Obama administration leaves behind incentives for electric car owners

A Renault Zoe Charging at the Geneva Motor Show in 2013. (Photo: Wikipedia)
A Renault Zoe Charging at the Geneva Motor Show in 2013. (Photo: Wikipedia)

Publish date: November 8, 2016

The Obama administration is leaving behind a little bit of cure for the range anxiety electric car owners in the United States experience when they fear their vehicles don’t have the charge to get there.

The administration said last week it will expand the charge infrastructure for electric cars by installing 48 new charging corridors. Those vehicle routes dotted with charging stations on the Department of Transportation map are intended to cover 25,000 miles of highway in 35 states.

The administration is sprinting to accelerate the move to clean energy, according to Roland Hwang, director of the energy and transportation program at the Natural Resources Defense Council.

“This is a better mousetrap when it comes to the environment,” Hwang told National Public Radio. “This is the future of clean transportation technology. We need this to get off of fossil fuel.”

The idea is to add thousands of electric charging stations around the country. In addition, states and local governments signed up to increase electric vehicles in their fleets.

The administration points to the example of California pledging to buy 150 zero-emissions vehicles (electric or fuel cell).
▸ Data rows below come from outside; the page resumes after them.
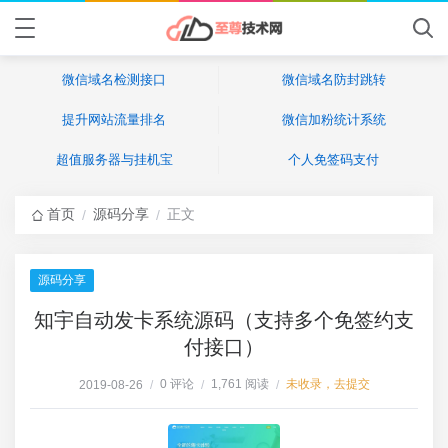
微信域名检测接口
微信域名防封跳转
提升网站流量排名
微信加粉统计系统
超值服务器与挂机宝
个人免签码支付
首页
源码分享
正文
/
/
源码分享
知宇自动发卡系统源码（支持多个免签约支
付接口）
0 评论
1,761 阅读
未收录，去提交
2019-08-26
/
/
/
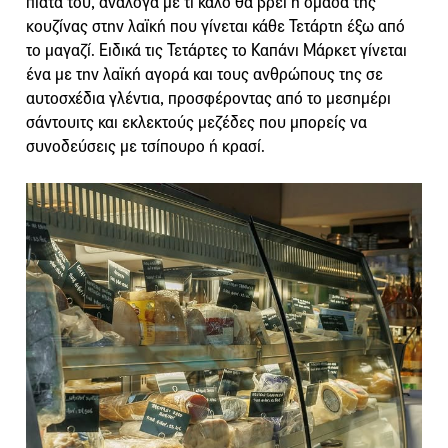
πιάτα του, ανάλογα με τι καλό θα βρει η ομάδα της
κουζίνας στην λαϊκή που γίνεται κάθε Τετάρτη έξω από
το μαγαζί. Ειδικά τις Τετάρτες το Καπάνι Μάρκετ γίνεται
ένα με την λαϊκή αγορά και τους ανθρώπους της σε
αυτοσχέδια γλέντια, προσφέροντας από το μεσημέρι
σάντουιτς και εκλεκτούς μεζέδες που μπορείς να
συνοδεύσεις με τσίπουρο ή κρασί.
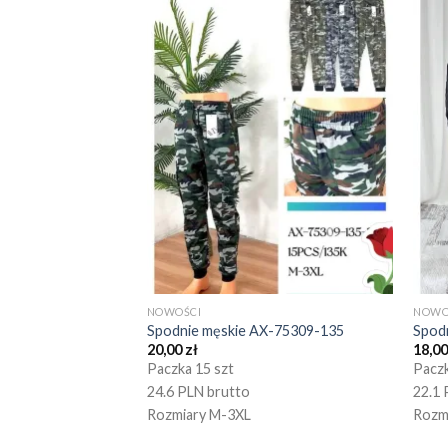
NOWOŚCI
NOWO
Spodnie męskie AX-75309-135
Spod
20,00
zł
18,0
Paczka 15 szt
Paczk
24.6 PLN brutto
22.1 
Rozmiary M-3XL
Rozm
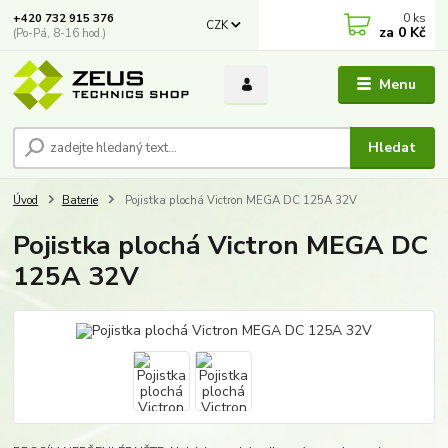
0
ks
+420 732 915 376
CZK
za
0 Kč
(Po-Pá, 8-16 hod.)
Menu
Hledat
Úvod
Baterie
Pojistka plochá Victron MEGA DC 125A 32V
Pojistka plochá Victron MEGA DC
125A 32V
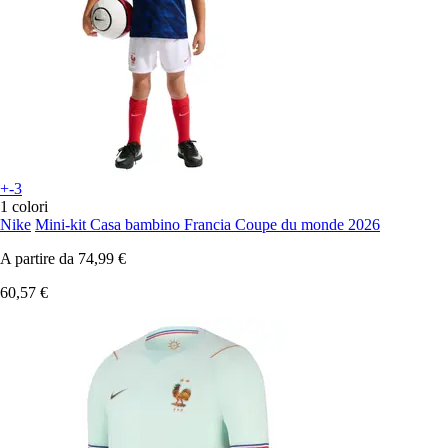
+-3
1 colori
Nike
Mini-kit Casa bambino Francia Coupe du monde 2026
A partire da
74,99 €
60,57 €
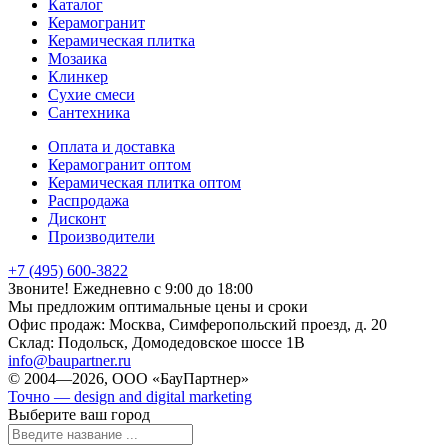
Каталог
Керамогранит
Керамическая плитка
Мозаика
Клинкер
Сухие смеси
Сантехника
Оплата и доставка
Керамогранит оптом
Керамическая плитка оптом
Распродажа
Дисконт
Производители
+7 (495) 600-3822
Звоните! Ежедневно с 9:00 до 18:00
Мы предложим оптимальные цены и сроки
Офис продаж:
Москва, Симферопольский проезд, д. 20
Склад:
Подольск, Домодедовское шоссе 1В
info@baupartner.ru
© 2004—2026, ООО «БауПартнер»
Точно — design and digital marketing
Выберите ваш город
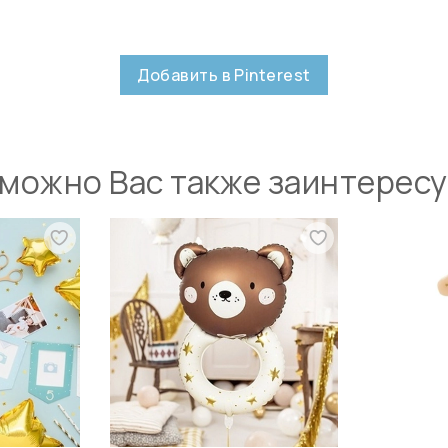
Добавить в Pinterest
можно Вас также заинтерес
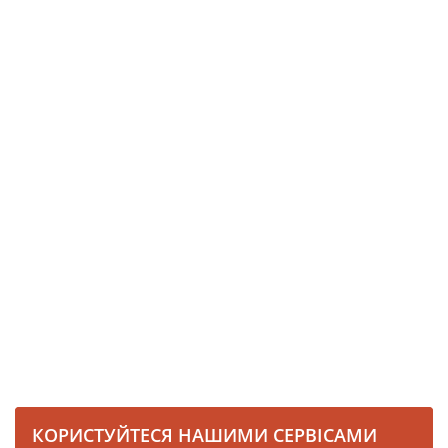
КОРИСТУЙТЕСЯ НАШИМИ СЕРВІСАМИ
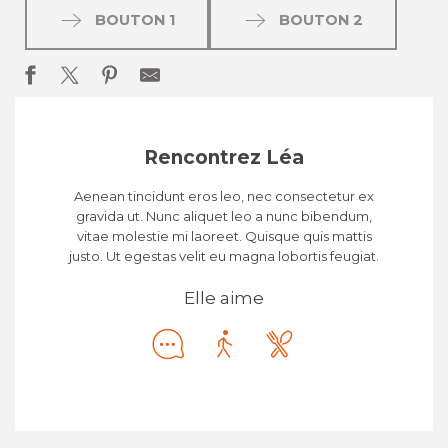
BOUTON 1
BOUTON 2
Rencontrez Léa
Aenean tincidunt eros leo, nec consectetur ex
gravida ut. Nunc aliquet leo a nunc bibendum,
vitae molestie mi laoreet. Quisque quis mattis
justo. Ut egestas velit eu magna lobortis feugiat.
Elle aime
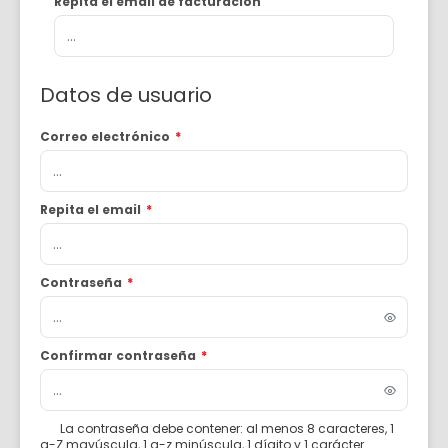
Repita el email de facturación
Datos de usuario
Correo electrónico
*
Repita el email
*
Contraseña
*
Confirmar contraseña
*
La contraseña debe contener: al menos 8 caracteres, 1
a-Z mayúscula, 1 a-z minúscula, 1 dígito y 1 carácter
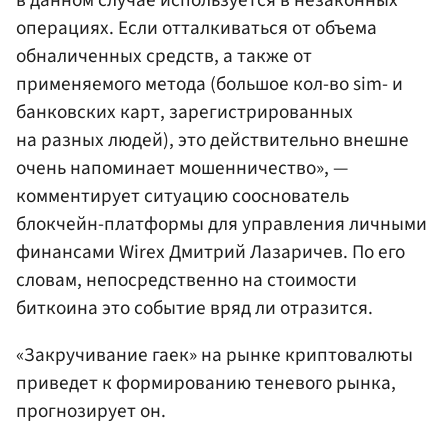
операциях. Если отталкиваться от объема
обналиченных средств, а также от
применяемого метода (большое кол-во sim- и
банковских карт, зарегистрированных
на разных людей), это действительно внешне
очень напоминает мошенничество», —
комментирует ситуацию сооснователь
блокчейн-платформы для управления личными
финансами Wirex
Дмитрий Лазаричев
. По его
словам, непосредственно на стоимости
биткоина это событие вряд ли отразится.
«Закручивание гаек» на рынке криптовалюты
приведет к формированию теневого рынка,
прогнозирует он.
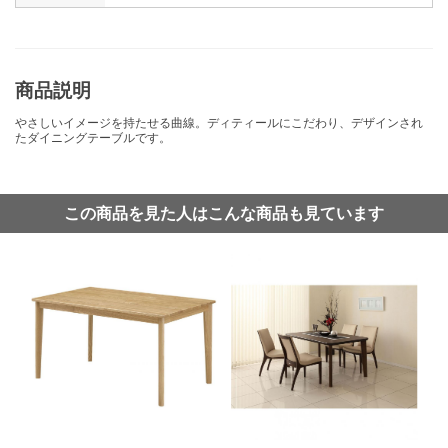
商品説明
やさしいイメージを持たせる曲線。ディティールにこだわり、デザインされ
たダイニングテーブルです。
この商品を見た人はこんな商品も見ています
It will also provide charging at a minimum of 5 percent of the state-owned parking places by 2020.

Obama’s administration spelled out its new initiatives in a release.

“For the first time, the United State Department of Transportation (DOT) is establishing 48 national electric vehicle charging corridors on our highways, these newly designated electric vehicle routes cover nearly 25,000 miles, in 35 state,” said the White House.

It said 28 states, utilities, vehicle manufactures, and change organizat”ions are committing to accelerate the deployment of electric vehicle charging infrastructure on the DOT’s corridors, adding that “”24 state and local governments are committing to partner with the Administration and increase the procurement of electric vehicles in their fleets.”

It summarize that the US Department of Energy is conducting two studies to evaluate the optimal national electric vehicle charging deployment scenarios, including along DOT’s designated fueling corridors.

It also said that, “38 new businesses, non-profits, universities, and utilities are signing on to DOE’s Workplace Charging Challenge and committing to provide EV charging access for their workforce.”

Hwang said that while electric cars have failed to take hold in the U.S., that’s not the case in Europe or China. He pointed out that the biggest seller of electric passenger vehicles is not Tesla but the Chinese company BYD.

Hwang said that as a result of its diesel scandal that Volkswagen will now be investing in electric cars, which may give them more of a toehold in the US economy.